Anschober tritt zurück – und hinterlässt bei LGBTI einige Baustellen

Wer immer Anschober nachfolgt, wird von der Community genau beobachtet und an den Taten gemessen werden

Rudolf Anschober
Sozialministerium

In Wien hat Gesundheitsminister Rudolf Anschober von den Grünen heute Vormittag seinen Rücktritt bekanntgegeben. Die Bilanz des Grünen bei LGBTI-Themen fällt – auch wegen der Blockaden durch den Koalitionspartner – eher bescheiden aus.

Wenig Erfolg bei der diskriminierungsfreien Blutspende

Das betrifft vor allem die diskriminierungsfreie Blutspende für schwule und bisexuelle Männer sowie für trans Personen: Diese ist zwar eine jahrelange Forderung der Grünen, doch im Amt gelang es Anschober nicht, diese gegen den Willen der ÖVP und des Roten Kreuzes durchzusetzen. Derzeit müssen die betroffenen Gruppen zwölf Monate auf Sex verzichten, wenn sie Blut spenden wollen. Vor der Wien-Wahl kündigte der Minister an, dass diese Frist fallen werde – doch es passierte nichts.

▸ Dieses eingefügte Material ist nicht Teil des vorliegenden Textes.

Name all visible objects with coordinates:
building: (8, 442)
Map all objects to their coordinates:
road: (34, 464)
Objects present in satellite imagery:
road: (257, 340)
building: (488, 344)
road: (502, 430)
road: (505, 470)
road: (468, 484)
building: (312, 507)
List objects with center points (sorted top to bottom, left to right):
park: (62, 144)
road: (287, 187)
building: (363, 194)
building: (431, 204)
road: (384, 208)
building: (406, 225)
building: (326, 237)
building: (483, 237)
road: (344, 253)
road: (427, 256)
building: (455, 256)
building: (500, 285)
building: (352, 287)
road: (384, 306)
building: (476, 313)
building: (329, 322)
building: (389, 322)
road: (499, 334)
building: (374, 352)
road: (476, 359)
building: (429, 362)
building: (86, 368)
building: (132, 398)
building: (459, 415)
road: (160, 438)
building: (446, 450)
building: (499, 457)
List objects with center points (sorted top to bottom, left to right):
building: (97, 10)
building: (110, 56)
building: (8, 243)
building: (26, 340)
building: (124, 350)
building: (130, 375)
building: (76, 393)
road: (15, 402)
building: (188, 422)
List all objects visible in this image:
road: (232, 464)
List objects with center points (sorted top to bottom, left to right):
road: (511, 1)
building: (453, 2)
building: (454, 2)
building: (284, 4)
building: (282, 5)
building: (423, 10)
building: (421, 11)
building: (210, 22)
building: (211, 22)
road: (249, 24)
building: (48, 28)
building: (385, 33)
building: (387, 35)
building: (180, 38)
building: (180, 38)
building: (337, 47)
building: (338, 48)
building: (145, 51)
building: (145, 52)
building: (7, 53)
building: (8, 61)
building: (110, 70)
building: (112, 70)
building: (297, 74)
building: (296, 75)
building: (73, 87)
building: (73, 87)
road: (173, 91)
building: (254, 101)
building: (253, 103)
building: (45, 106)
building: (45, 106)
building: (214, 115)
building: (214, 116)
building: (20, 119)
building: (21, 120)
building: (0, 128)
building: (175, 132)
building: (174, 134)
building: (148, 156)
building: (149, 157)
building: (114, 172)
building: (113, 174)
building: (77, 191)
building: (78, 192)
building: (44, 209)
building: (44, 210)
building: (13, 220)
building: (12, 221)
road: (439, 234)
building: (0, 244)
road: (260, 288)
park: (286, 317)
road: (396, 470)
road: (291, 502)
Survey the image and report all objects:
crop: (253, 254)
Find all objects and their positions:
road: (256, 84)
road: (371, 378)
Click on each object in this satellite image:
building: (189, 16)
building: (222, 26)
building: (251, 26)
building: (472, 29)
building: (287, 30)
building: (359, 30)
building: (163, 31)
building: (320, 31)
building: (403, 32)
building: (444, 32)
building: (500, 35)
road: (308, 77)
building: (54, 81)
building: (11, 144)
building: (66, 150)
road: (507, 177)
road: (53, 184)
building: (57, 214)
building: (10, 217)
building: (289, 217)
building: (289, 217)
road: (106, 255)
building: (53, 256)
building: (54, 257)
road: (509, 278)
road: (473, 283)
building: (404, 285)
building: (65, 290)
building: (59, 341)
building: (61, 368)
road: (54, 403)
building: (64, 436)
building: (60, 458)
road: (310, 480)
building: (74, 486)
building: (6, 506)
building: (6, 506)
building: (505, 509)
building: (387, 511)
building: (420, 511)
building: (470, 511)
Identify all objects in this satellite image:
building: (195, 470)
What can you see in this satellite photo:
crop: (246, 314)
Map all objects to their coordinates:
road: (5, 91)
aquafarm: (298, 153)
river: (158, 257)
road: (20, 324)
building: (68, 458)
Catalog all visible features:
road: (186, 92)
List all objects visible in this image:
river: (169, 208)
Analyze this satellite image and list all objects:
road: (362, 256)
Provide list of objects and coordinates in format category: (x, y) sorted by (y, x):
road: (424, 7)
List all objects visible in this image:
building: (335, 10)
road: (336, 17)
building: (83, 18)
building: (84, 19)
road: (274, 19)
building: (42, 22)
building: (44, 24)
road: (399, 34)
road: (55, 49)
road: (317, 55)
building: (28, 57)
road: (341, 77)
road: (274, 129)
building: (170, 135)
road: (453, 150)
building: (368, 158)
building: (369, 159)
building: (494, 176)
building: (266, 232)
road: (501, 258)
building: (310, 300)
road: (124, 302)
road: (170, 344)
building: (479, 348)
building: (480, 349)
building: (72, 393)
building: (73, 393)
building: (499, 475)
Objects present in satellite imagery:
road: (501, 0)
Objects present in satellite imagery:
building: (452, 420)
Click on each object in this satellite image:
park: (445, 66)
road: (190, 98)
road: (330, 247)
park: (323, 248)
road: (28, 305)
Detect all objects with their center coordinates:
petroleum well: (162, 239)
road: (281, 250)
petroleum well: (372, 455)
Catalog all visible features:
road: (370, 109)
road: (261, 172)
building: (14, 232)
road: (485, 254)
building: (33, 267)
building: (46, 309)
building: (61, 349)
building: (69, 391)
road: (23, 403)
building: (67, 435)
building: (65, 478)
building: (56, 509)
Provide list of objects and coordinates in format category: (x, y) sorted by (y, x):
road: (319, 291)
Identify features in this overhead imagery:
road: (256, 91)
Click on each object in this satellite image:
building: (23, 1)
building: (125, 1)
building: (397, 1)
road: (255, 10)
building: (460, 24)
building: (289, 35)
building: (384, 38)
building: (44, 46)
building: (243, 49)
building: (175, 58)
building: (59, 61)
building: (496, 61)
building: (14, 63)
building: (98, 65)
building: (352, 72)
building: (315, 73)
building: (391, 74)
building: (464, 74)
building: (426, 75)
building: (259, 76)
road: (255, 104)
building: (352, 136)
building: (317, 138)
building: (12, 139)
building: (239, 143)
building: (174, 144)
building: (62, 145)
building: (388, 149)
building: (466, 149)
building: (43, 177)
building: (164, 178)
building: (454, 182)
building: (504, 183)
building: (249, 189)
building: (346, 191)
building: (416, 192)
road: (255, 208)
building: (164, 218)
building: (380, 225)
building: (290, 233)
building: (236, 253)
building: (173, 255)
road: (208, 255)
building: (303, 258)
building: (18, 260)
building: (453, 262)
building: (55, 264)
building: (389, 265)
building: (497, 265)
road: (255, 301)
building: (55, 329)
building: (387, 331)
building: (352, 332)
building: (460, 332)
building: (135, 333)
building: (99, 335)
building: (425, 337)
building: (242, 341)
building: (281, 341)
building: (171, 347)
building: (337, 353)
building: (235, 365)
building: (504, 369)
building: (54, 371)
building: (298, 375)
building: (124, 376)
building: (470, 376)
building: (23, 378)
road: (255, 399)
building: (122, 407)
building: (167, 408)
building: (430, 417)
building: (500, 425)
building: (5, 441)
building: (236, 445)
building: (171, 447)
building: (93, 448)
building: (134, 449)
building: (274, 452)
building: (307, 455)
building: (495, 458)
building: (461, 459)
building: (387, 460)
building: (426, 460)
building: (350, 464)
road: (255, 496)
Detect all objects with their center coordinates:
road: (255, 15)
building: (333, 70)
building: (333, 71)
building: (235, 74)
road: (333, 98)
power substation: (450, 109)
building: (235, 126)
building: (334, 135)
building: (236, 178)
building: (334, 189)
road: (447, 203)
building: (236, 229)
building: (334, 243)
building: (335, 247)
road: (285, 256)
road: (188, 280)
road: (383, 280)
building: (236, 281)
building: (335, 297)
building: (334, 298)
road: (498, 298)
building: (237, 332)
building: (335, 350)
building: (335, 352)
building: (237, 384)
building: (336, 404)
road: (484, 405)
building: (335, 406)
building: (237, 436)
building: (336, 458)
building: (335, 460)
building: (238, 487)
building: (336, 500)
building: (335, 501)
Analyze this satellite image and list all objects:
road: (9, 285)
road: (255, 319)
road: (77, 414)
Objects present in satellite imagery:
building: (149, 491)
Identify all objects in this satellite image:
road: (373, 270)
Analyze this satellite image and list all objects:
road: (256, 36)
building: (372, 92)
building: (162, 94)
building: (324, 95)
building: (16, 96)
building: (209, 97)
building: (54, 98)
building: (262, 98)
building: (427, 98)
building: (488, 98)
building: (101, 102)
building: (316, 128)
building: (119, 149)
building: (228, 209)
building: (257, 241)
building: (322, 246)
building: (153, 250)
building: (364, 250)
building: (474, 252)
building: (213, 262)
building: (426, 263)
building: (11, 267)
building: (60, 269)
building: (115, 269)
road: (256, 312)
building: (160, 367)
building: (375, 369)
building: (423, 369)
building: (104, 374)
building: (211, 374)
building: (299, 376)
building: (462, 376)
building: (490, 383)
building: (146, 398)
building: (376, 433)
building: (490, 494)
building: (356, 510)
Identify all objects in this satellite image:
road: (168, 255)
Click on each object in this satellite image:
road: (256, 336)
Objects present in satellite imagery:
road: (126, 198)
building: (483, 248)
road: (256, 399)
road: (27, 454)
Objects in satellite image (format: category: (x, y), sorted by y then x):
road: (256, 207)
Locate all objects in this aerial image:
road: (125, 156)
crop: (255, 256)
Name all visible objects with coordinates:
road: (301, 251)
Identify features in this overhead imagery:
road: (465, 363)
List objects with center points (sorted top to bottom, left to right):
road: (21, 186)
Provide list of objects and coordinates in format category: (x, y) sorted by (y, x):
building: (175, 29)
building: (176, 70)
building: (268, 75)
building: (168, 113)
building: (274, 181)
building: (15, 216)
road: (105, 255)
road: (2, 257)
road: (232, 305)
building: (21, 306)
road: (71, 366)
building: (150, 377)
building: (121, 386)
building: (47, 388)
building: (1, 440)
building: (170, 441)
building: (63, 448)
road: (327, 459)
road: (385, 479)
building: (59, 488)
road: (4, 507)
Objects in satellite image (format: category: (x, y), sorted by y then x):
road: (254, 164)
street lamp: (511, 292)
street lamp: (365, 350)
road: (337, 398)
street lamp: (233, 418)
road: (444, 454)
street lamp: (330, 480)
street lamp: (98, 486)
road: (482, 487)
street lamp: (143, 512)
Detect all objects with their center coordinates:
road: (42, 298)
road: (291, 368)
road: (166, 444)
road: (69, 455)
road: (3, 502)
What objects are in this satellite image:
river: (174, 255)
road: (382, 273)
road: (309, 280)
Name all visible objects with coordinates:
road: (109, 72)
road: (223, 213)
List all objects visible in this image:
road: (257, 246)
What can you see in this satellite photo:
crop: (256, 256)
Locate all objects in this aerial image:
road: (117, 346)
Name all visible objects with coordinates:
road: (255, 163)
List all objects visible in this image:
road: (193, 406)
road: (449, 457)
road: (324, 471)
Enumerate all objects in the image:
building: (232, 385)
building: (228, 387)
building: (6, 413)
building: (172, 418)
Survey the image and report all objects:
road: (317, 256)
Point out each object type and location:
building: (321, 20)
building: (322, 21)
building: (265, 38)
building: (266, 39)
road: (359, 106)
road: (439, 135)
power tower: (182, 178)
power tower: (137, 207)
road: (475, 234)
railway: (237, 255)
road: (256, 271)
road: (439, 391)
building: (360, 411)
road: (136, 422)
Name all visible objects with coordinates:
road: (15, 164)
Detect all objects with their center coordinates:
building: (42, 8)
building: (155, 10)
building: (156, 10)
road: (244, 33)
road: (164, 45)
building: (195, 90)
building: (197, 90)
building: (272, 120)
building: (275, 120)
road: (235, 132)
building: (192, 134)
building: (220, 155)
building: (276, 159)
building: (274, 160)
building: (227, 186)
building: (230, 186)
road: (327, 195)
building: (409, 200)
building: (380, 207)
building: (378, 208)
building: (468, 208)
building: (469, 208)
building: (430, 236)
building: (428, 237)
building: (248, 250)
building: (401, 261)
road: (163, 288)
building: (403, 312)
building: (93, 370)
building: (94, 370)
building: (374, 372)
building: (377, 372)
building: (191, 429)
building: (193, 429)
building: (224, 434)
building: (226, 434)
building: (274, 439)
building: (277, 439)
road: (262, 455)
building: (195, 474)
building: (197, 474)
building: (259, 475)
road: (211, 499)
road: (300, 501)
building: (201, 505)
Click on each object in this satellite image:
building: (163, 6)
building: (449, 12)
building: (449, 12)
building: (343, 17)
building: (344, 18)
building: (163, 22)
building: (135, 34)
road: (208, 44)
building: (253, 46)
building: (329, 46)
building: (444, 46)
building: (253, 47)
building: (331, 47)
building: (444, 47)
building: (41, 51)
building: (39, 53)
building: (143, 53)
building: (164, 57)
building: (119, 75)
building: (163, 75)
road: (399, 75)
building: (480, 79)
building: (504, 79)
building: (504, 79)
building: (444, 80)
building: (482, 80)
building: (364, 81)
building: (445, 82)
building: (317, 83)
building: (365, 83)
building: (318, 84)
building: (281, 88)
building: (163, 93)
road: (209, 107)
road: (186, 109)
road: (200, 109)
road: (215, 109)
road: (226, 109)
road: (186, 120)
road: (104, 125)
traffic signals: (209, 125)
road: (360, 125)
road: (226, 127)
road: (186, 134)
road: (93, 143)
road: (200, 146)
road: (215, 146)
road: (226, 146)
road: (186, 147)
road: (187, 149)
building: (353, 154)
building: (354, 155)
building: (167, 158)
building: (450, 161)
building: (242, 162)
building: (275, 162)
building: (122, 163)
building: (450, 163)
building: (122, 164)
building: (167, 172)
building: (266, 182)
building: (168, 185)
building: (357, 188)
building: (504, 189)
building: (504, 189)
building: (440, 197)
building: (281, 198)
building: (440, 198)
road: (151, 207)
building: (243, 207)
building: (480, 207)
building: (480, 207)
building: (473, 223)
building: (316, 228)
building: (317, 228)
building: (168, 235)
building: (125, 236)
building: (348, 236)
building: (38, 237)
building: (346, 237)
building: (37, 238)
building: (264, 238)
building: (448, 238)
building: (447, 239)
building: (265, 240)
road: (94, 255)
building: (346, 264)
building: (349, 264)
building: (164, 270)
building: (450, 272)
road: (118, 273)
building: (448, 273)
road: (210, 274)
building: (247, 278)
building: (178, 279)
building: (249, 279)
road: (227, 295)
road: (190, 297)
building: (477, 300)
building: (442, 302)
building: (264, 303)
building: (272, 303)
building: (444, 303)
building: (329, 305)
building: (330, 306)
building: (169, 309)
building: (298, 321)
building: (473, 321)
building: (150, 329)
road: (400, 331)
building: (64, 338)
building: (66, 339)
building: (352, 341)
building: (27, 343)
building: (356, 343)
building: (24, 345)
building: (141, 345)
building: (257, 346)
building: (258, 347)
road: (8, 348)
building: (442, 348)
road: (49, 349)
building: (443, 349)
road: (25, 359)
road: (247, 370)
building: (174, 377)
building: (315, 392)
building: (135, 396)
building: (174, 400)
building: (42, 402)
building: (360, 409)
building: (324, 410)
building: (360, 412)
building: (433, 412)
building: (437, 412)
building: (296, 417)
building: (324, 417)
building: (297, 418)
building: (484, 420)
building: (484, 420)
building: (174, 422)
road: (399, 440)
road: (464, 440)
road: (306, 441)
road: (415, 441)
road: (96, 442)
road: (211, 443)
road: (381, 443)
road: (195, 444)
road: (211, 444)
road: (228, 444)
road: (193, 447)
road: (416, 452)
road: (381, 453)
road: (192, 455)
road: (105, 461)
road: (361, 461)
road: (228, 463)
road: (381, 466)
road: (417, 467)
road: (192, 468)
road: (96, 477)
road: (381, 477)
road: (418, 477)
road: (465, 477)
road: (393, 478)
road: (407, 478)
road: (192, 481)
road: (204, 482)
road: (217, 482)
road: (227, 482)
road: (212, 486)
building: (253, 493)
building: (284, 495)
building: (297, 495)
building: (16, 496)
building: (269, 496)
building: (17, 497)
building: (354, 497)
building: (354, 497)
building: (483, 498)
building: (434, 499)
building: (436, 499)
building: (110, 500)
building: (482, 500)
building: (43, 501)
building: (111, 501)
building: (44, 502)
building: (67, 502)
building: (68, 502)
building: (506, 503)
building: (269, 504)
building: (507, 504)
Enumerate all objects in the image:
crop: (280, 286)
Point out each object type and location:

Stattdessen kündigte Anschober Ende Februar an, die Wartefrist bei Blutspenden für schwule und bisexuelle Männer sowie für trans Personen von zwölf auf vier Monate zu reduzieren. Diese Verkürzung der Diskriminierung war wohl ein Kompromiss mit dem Roten Kreuz, das sich als größte Blutspendeorganisation des Landes gegen eine vollständige Freigabe, wie sie in anderen Ländern wie Ungarn üblich ist, gesträubt hatte. Das sorgte auch innerhalb der Community für Kritik. Die reduzierte Frist sollte bis Ende März in Kraft treten – doch geschehen ist das bis heute nicht.

Kein Verbot von „Homo-Heilungen“ für Minderjährige

Auch beim Verbot der “Konversionstherapien”, die Homosexualität “heilen” sollen, ist das Gesundheitsministerium säumig. Der Nationalrat hatte im Sommer 2019 einstimmig ein solches Verbot für Kinder und Jugendliche beschlossen – doch ein entsprechender Gesetzesentwurf des Ministeriums liegt bis heute nicht vor. Dort argumentiert man, dass ein gesetzliches Verbot nicht notwendig sei, da ”Homo-Heilungen” ohnehin gegen das Berufsethos von Mediziner:innen, Psycholog:innen und Psychotherapeut:innen widersprechen würden – was in der Praxis allerdings oft anders aussieht.

Wer immer Rudolf Anschober im Gesundheitsministerium nachfolgen wird, hat also außer der Bekämpfung der Corona-Krise auch im Bereich LGBTI viel zu tun. Die Community wird einen scharfen Blick darauf werfen, ob der Stillstand in diesem Bereich überwunden werden kann.